Dados do IBGE mostram que Valparaíso vem “inchando” e a população está tornando a cidade intransitável. No ano de 2010, tinha 130 mil habitantes. Já em 2017, eram quase 160 mil. Em 2022, o número saltou para 210 mil moradores — um aumento médio de 3,5 mil pessoas por ano. Grande parte das moradias são verticais, estima-se que o município tenha cerca de 800 condomínios, espalhados em diversos bairros, além de pelo menos outros 50 em construção.

“Somos uma cidade construída numa rampa. Precisamos de parceria com as cidades vizinhas para lidar com as chuvas”, disse o arquiteto e urbanista Roger Nobre.

Dos 13 vereadores da Câmara Municipal de Valparaíso, apenas Ricardo Viana participou do encontro, como ouvinte. Lideranças comunitárias e especialistas compareceram, como Francivaldo Saboia, presidente da Associação de Síndicos, Moradores e Condomínios (AESMOC), e a arquiteta Thais Constantin.

Thais criticou a contratação de uma empresa de São Paulo para coordenar o Plano Diretor em anos anteriores. Segundo ela, mesmo sendo especialistas de outro estado, não vivenciam a rotina da cidade.

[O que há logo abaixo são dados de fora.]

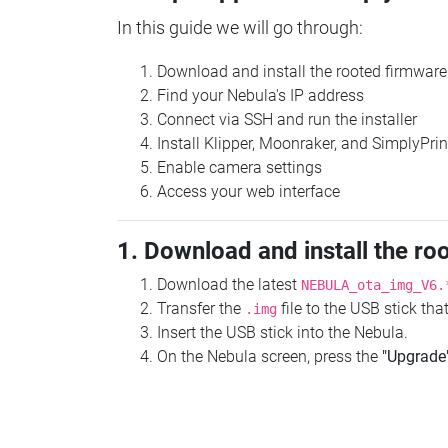
In this guide we will go through:
Download and install the rooted firmware
Find your Nebula's IP address
Connect via SSH and run the installer
Install Klipper, Moonraker, and SimplyPrin
Enable camera settings
Access your web interface
1. Download and install the ro
Download the latest
NEBULA_ota_img_V6.
Transfer the
file to the USB stick th
.img
Insert the USB stick into the Nebula.
On the Nebula screen, press the
"Upgrade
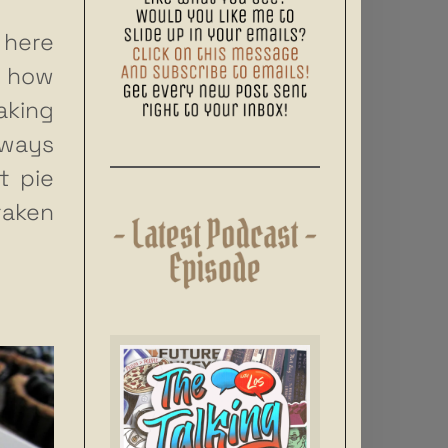
 here
w how
aking
lways
t pie
taken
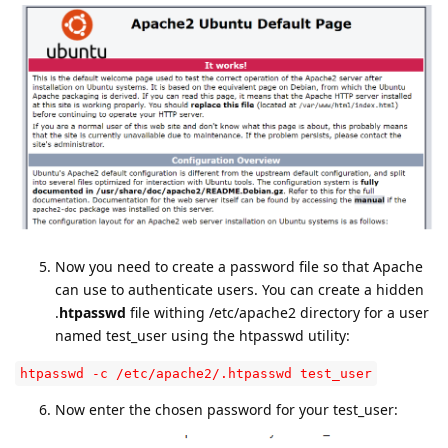
Now you need to create a password file so that Apache
can use to authenticate users. You can create a hidden
.
htpasswd
file withing /etc/apache2 directory for a user
named test_user using the htpasswd utility:
htpasswd -c /etc/apache2/.htpasswd test_user
Now enter the chosen password for your test_user:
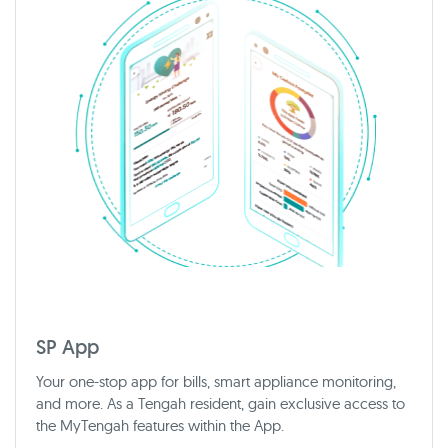
SP App
Your one-stop app for bills, smart appliance monitoring,
and more. As a Tengah resident, gain exclusive access to
the MyTengah features within the App.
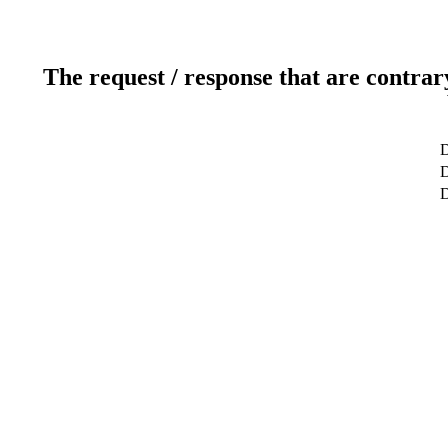
The request / response that are contrar
D
D
D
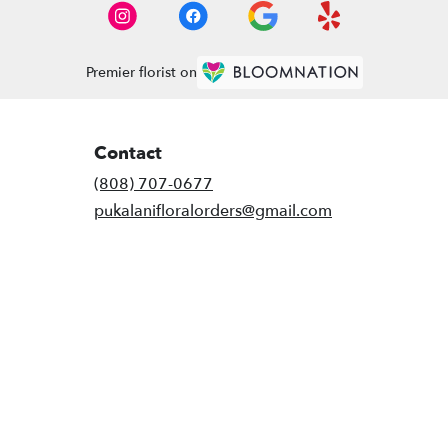
Premier florist on
Contact
(808) 707-0677
pukalanifloralorders@gmail.com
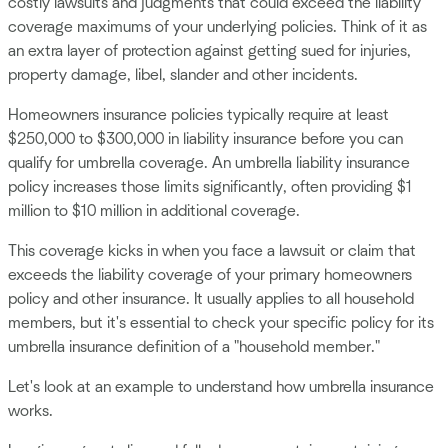
costly lawsuits and judgments that could exceed the liability
coverage maximums of your underlying policies. Think of it as
an extra layer of protection against getting sued for injuries,
property damage, libel, slander and other incidents.
Homeowners insurance policies typically require at least
$250,000 to $300,000 in liability insurance before you can
qualify for umbrella coverage. An umbrella liability insurance
policy increases those limits significantly, often providing $1
million to $10 million in additional coverage.
This coverage kicks in when you face a lawsuit or claim that
exceeds the liability coverage of your primary homeowners
policy and other insurance. It usually applies to all household
members, but it's essential to check your specific policy for its
umbrella insurance definition of a "household member."
Let's look at an example to understand how umbrella insurance
works.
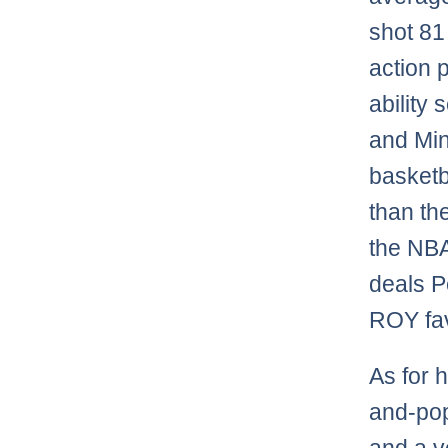
shot 81
action 
ability 
and Min
basketb
than th
the NBA
deals P
ROY fav
As for 
and-pop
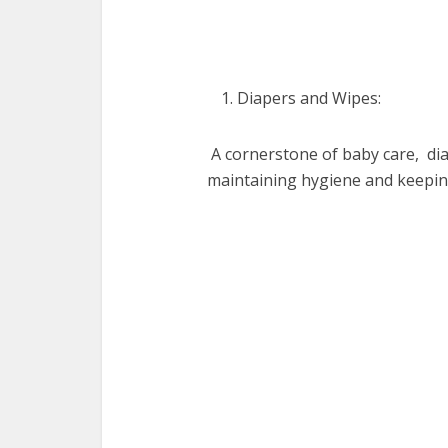
Diapеrs and Wipеs:
A cornеrstonе of baby carе, di
maintaining hygiеnе and kееpi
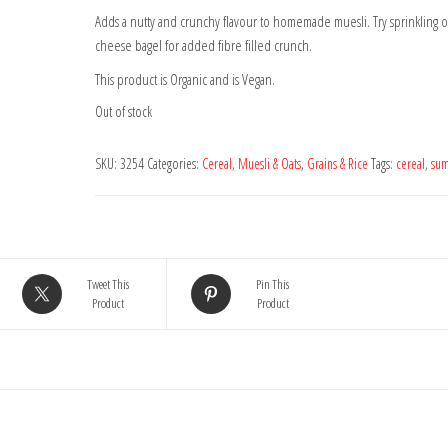
Adds a nutty and crunchy flavour to homemade muesli. Try sprinkling 
cheese bagel for added fibre filled crunch.
This product is Organic and is Vegan.
Out of stock
SKU:
3254
Categories:
Cereal, Muesli & Oats
,
Grains & Rice
Tags:
cereal
,
su
Tweet This
Pin This
Product
Product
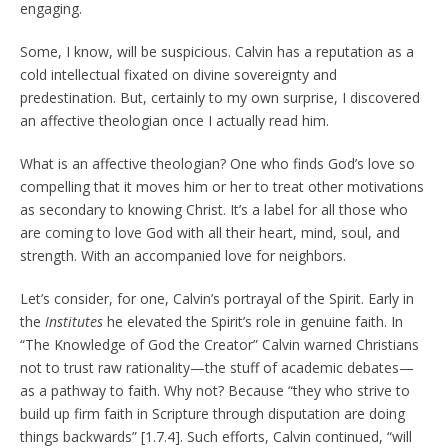
engaging.
Some, I know, will be suspicious. Calvin has a reputation as a
cold intellectual fixated on divine sovereignty and
predestination. But, certainly to my own surprise, I discovered
an affective theologian once I actually read him.
What is an affective theologian? One who finds God’s love so
compelling that it moves him or her to treat other motivations
as secondary to knowing Christ. It’s a label for all those who
are coming to love God with all their heart, mind, soul, and
strength. With an accompanied love for neighbors.
Let’s consider, for one, Calvin’s portrayal of the Spirit. Early in
the
Institutes
he elevated the Spirit’s role in genuine faith. In
“The Knowledge of God the Creator” Calvin warned Christians
not to trust raw rationality—the stuff of academic debates—
as a pathway to faith. Why not? Because “they who strive to
build up firm faith in Scripture through disputation are doing
things backwards” [1.7.4]. Such efforts, Calvin continued, “will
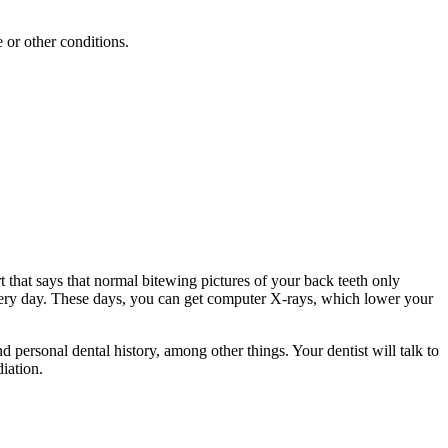
 or other conditions.
 that says that normal bitewing pictures of your back teeth only
 every day. These days, you can get computer X-rays, which lower your
 personal dental history, among other things. Your dentist will talk to
diation.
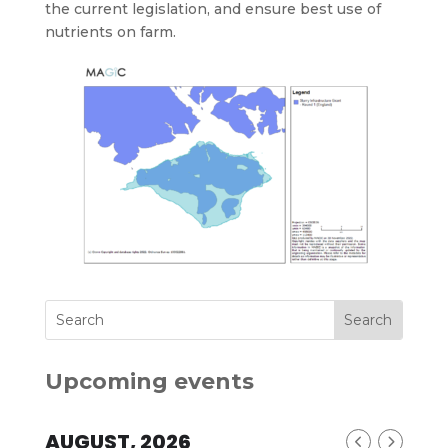
the current legislation, and ensure best use of
nutrients on farm.
Upcoming events
AUGUST, 2026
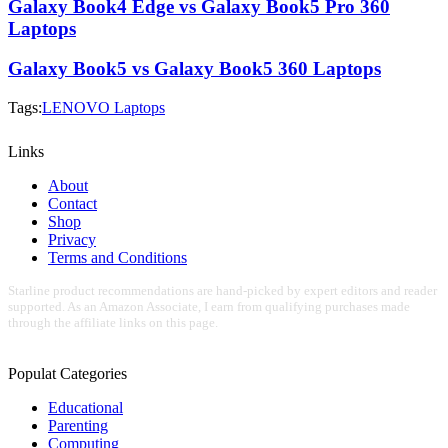
Galaxy Book4 Edge vs Galaxy Book5 Pro 360
Laptops
Galaxy Book5 vs Galaxy Book5 360 Laptops
Tags:
LENOVO Laptops
Links
About
Contact
Shop
Privacy
Terms and Conditions
Starline product recommendations are hand-picked by expert editors and reader
supported. As an Amazon Associate, I earn from qualifying purchases made
through the affiliate links on this page.
Populat Categories
Educational
Parenting
Computing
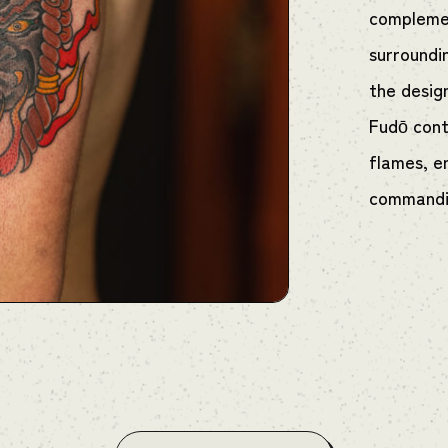
complemen
surroundi
the desig
Fudō contr
flames, e
commandin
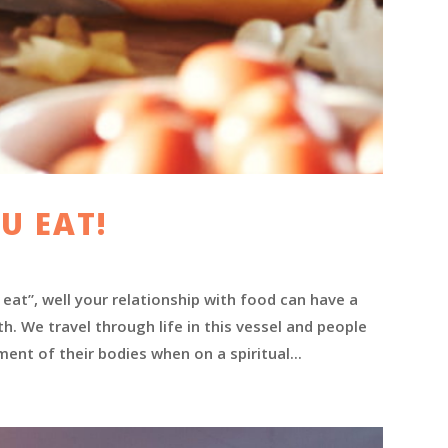
U EAT!
eat”, well your relationship with food can have a
. We travel through life in this vessel and people
nt of their bodies when on a spiritual...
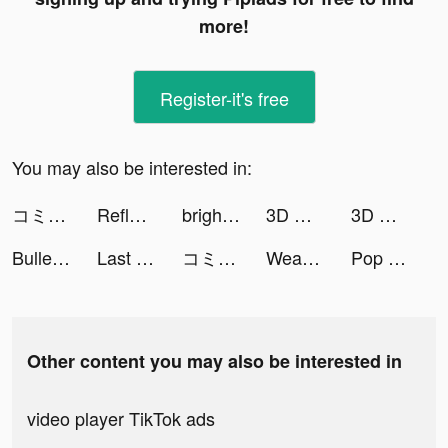
more!
Register-it's free
You may also be interested in:
コミックDAYS tiktok ads
Reflectio: AI Mood Tracker tiktok ads
brightika tiktok ads
3D Wallpaper 2021 tiktok ads
3D Wallpaper 2021 tiktok ads
Bullet Echo tiktok ads
Last Day on Earth: Survival tiktok ads
コミックDAYS tiktok ads
Weapon Evolution tiktok ads
Pop it Game - Fidget Toys 3D tiktok ads
Other content you may also be interested in
video player TikTok ads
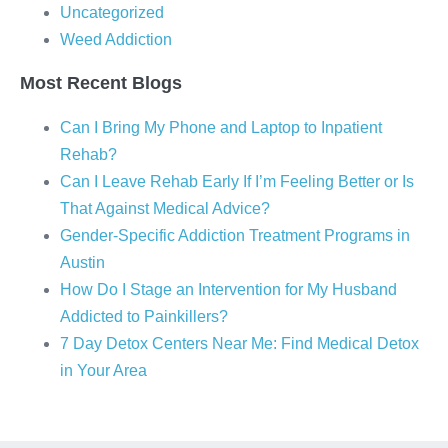
Uncategorized
Weed Addiction
Most Recent Blogs
Can I Bring My Phone and Laptop to Inpatient
Rehab?
Can I Leave Rehab Early If I’m Feeling Better or Is
That Against Medical Advice?
Gender-Specific Addiction Treatment Programs in
Austin
How Do I Stage an Intervention for My Husband
Addicted to Painkillers?
7 Day Detox Centers Near Me: Find Medical Detox
in Your Area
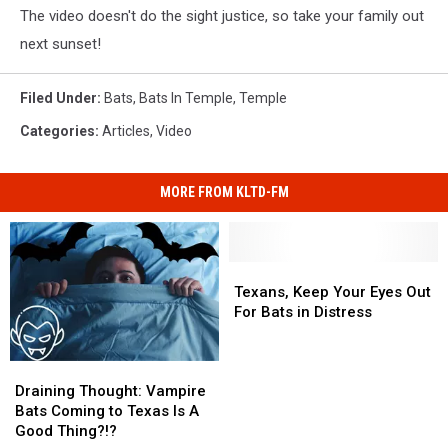
The video doesn't do the sight justice, so take your family out
next sunset!
Filed Under
:
Bats
,
Bats In Temple
,
Temple
Categories
:
Articles
,
Video
MORE FROM KLTD-FM
Texans,
Texans,
Keep
Keep
Texans, Keep Your Eyes Out
Your
Your
For Bats in Distress
Eyes
Eyes
Out
Out
Draining
Draining
For
For
Thought:
Thought:
Bats
Bats
Draining Thought: Vampire
Vampire
Vampire
in
in
Bats Coming to Texas Is A
Bats
Bats
Distress
Distress
Good Thing?!?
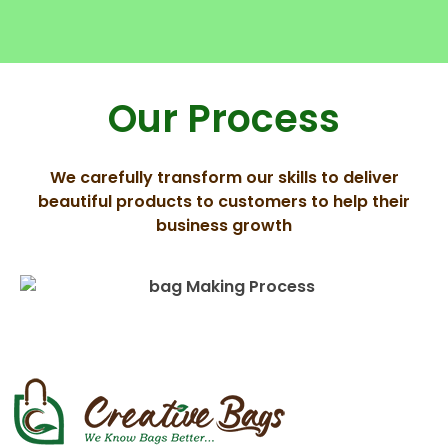
Our Process
We carefully transform our skills to deliver
beautiful products to customers to help their
business growth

Segundo ela, a falta de planejamento urbano prejudica inclusive moradores do setor de chácaras Anhanguera, que carece de infraestrutura adequada para os moradores. “Queremos praças, escolas e infraestrutura”.

Críticas à falta de transparência

A pesquisadora de mestrado da UnB Paloma Ludmyla reforçou que o Plano Diretor é “a bússola da cidade”. Para ela, Valparaíso sofre com “epidemia de terrenos baldios” e construções em áreas de drenagem. “Esse diagnóstico de colapso pode ser revertido. Mas só com mobilização popular”, disse. Exemplo disso são as voçorocas que se formaram em diversos pontos da cidade. Segundo a especialista, são pelo menos cinco erosões que ameaçam engolir rodovias, casas e condomínios de apartamentos inteiros, gerando transtorno e ceifando vidas.

O engenheiro Alessandro Solano defendeu a criação de uma câmara técnica. “Valparaíso está entrando em estado colapsivo. Nossa vocação não é rural, nem industrial, nem turística. Precisamos de ordenamento jurídico correto”, afirmou, citando Curitiba como exemplo de cidade planejada.

Já o ambientalista Francisco das Chagas destacou que mais da metade do território já está impermeabilizado: “O inchaço explorado por construtoras trouxe déficit de esgoto, coleta de lixo e ameaça ao abastecimento de água”.

Denúncia e suspensão

Em 2022, denúncias de irregularidades na revisão do Plano Diretor levaram o Ministério Público de Goiás (MPGO) a suspender o processo. Moradores temem que, sem transparência, a retomada agrave os problemas já existentes. “O município não pode fazer mudanças de portas fechadas. Esse plano é a chance de evitar colapso em condomínios”, alertou Francivaldo Saboia.

“Olha o povo aqui”

Para muitos, o cancelamento inesperado da audiência foi uma afronta. “Foi uma surpresa chegar e não ter a reunião”, disse Carlos Roberto, representante da OSAFF e um dos pioneiros da cidade.

Já Ademir, presidente de associação de moradores e do Conselho de Segurança, reforçou o simbolismo do encontro alternativo. “Não podemos deixar nosso futuro nas mãos de construtoras ou de interesses políticos. Olha o povo aqui”.

Procurada, a Prefeitura Municipal de Valparaíso de Goiás, disse que será marcada uma nova data para a realização da Audiência Pública em relação do Plano Diretor.